[Dataset excerpts]
========================================
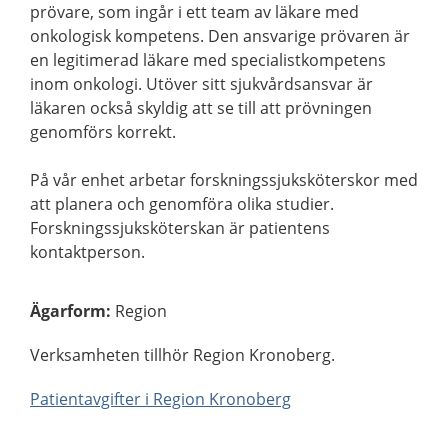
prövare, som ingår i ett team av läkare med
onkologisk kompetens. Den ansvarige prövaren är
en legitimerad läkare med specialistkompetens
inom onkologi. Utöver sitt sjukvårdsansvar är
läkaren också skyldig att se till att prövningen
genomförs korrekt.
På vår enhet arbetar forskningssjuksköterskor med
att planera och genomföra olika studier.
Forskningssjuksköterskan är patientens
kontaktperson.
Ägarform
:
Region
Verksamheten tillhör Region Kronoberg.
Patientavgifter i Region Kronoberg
========================================
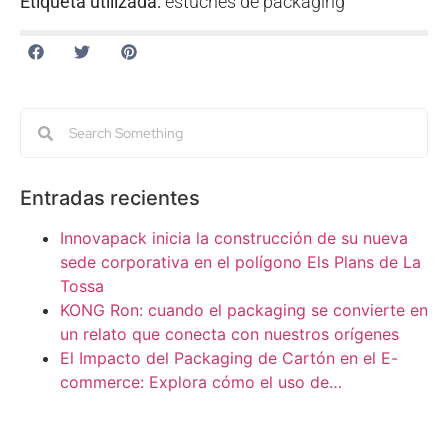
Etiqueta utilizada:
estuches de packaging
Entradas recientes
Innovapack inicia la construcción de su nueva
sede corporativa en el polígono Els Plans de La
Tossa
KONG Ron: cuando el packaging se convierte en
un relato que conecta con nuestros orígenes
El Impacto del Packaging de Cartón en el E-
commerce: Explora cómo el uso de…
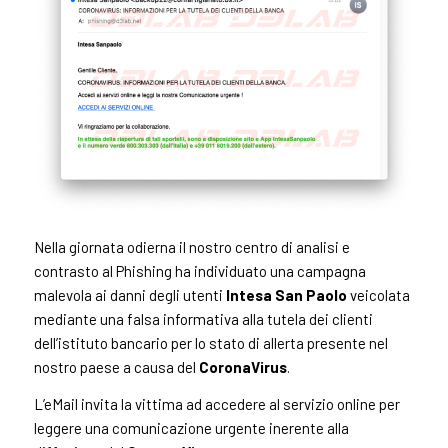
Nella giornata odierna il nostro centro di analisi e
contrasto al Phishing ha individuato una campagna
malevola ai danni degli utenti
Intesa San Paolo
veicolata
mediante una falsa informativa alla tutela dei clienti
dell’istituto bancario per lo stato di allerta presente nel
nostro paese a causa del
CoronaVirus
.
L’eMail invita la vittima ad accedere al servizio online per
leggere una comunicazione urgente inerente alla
========================================
### EXERCISE OBJECTIVE
Extract every line from the records above that contains the word "nostro".

### ANSWER SECTION
Nella giornata odierna il nostro centro di analisi e
nostro paese a causa del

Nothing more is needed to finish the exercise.